The image is classified to the training set, to which it is closest (when the reconstruction error (e j ) is minimum).

It is envisioned that this algorithm will be very useful for diagnosis of psychiatric disorders.

10.5 Conclusion and Future Direction

Present review is an attempt to explore the possible methodologies of computational modeling of emotional facial expressions that may be finally developed into an objective psychiatric diagnostic tool in terms of fully automated facial action detection system of spontaneous facial expressions.

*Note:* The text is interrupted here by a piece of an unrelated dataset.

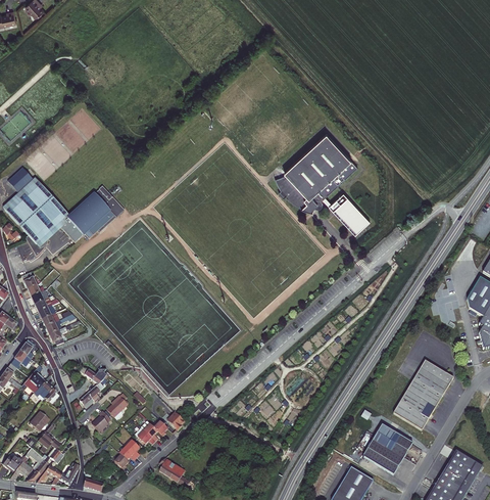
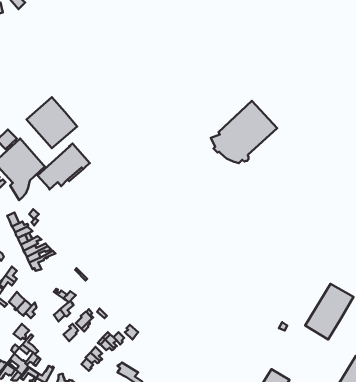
building: none -> [26,97,77,148]
building: [323,191,371,233] -> none
building: [362,423,412,474] -> none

The accuracy of automated facial expression measurement in spontaneous behavior may also be considerably improved by 3D alignment of faces. Bartlett et al. (2006) in his work with feature selection by AdaBoost though significantly enhanced both speed and accuracy of SVMs, but its application is still restricted to the field of recognition of basic emotions only. Expansion of its applicability in the task of AU detection in spontaneous expressions could be an important task in future. The computational analysis is capable of bringing about paradigmatic shifts in the field of psychiatric diagnosis by making facial expression more accessible as a behavioral measure and also may enrich the understanding of emotion, mood regulation, and social communication in the field of advanced cognitive neuroscience. We believe that a focused, interdisciplinary program directed toward computer understanding of human behavioral patterns (as shown by means of facial expressions and other modes of social interaction) should be established in order to achieve a major breakthrough.